» PASSAGE TO READ:

★ ★ ★ ★ ★ ★ ★

When I entered the Columban seminary in 1961 I could not have imagined such a congregation in any parish in Dublin, much less an altar-server whose parents were immigrants from Nigeria.

Our Lady Help of Christians Church, Drimnagh, Dublin

On a Christmas weekday a few months before I turned three I was thrown out of the church above, along with my pregnant mother, for shouting 'Ba' at the Infant in the crib.It was a traumatic experience for my mother. But whenever she would recall the event she would always add that the priest who ordered us out could not have done more for her sister, my Auntie Madge, who died four years later, in another parish.

In 1991, while at home in Dublin, I was asked by the Columbans to preach at all the Masses in that church on a Sunday in Lent when students from their final year in secondary school were observing a 24-hour fast to raise funds for Trócaire, the development agency of the Catholic Church in Ireland. I've never had a more attention-grabbing opening to a homily than I did that day: I was thrown out of this church. But by the time I had preached for the fourth time I felt a vicarious healing on behalf of my mother, who died in 1970. That was a real grace.

★ ★ ★ ★ ★ ★ ★

» GIVEN DATA:
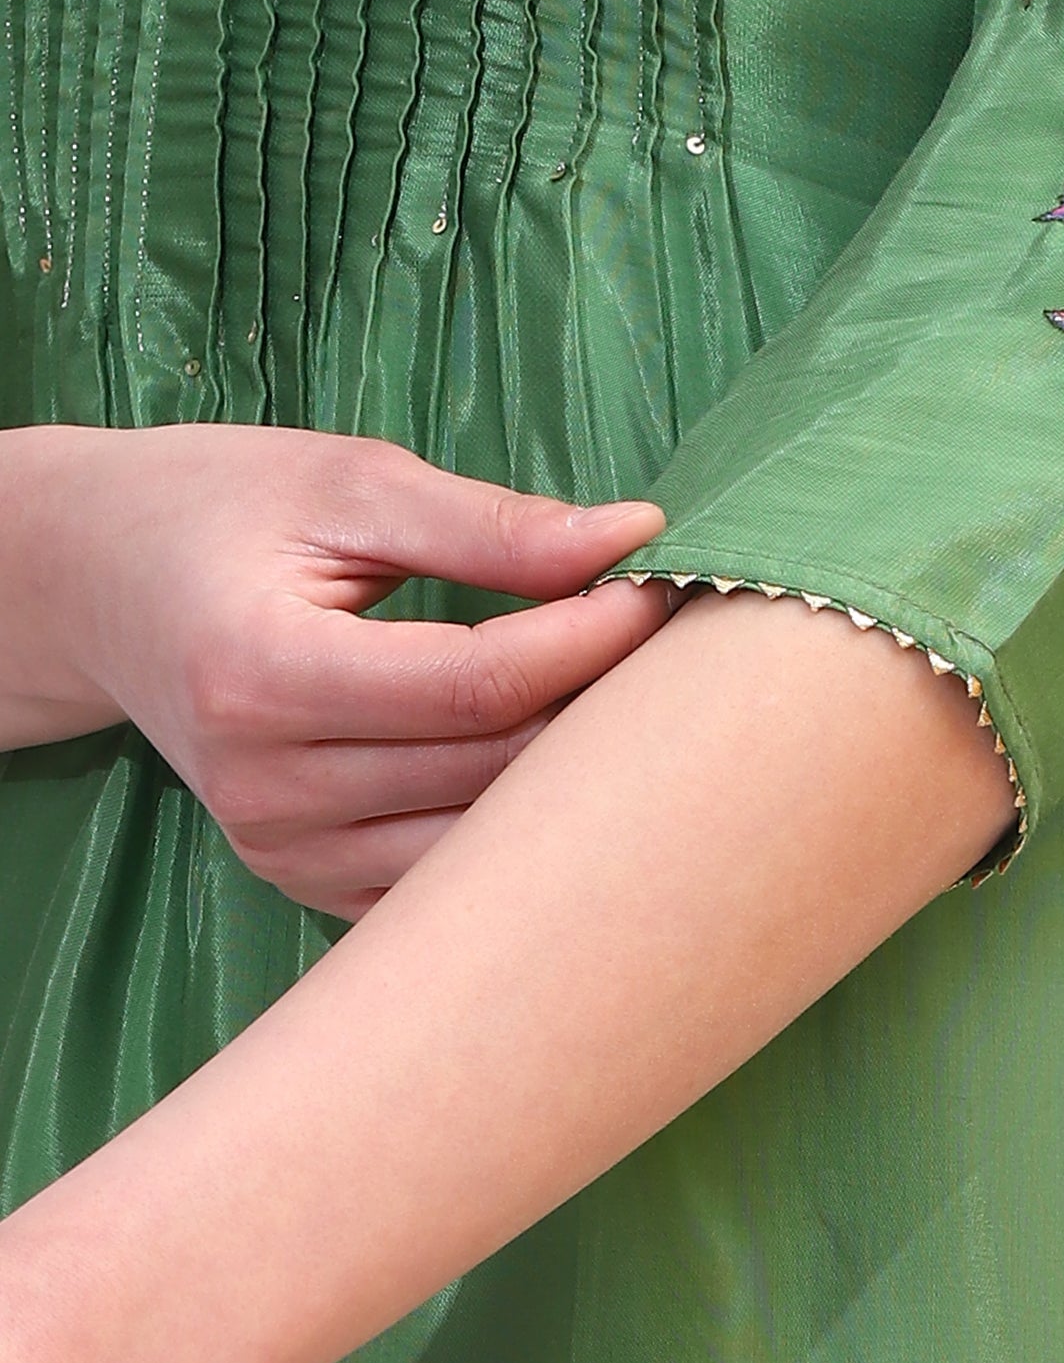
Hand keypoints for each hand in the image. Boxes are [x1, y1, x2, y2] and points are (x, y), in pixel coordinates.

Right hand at [0, 424, 667, 918]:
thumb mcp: (346, 483)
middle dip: (595, 707)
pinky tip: (550, 764)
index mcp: (261, 675)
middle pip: (488, 773)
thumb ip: (488, 526)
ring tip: (620, 699)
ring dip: (567, 777)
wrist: (100, 583)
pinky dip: (510, 826)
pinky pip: (444, 879)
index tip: (656, 589)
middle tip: (664, 641)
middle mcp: (263, 786)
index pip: (475, 688)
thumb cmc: (218, 510)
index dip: (589, 643)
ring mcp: (280, 850)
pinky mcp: (303, 880)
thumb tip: (633, 537)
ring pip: (481, 843)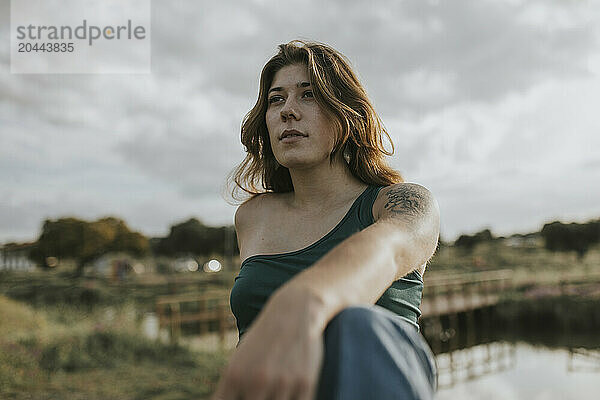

★ ★ ★ ★ ★ ★ ★

» AIM OF THE EXERCISE: Can you write out everything in the passage about the Drimnagh church from "On a Christmas" down to "in another parish.", word for word? You won't need the items for this.

» ANSWER:
On a Christmas weekday a few months before I turned three I was thrown out of the church above, along with my pregnant mother, for shouting 'Ba' at the Infant in the crib.It was a traumatic experience for my mother. But whenever she would recall the event she would always add that the priest who ordered us out could not have done more for her sister, my Auntie Madge, who died four years later, in another parish.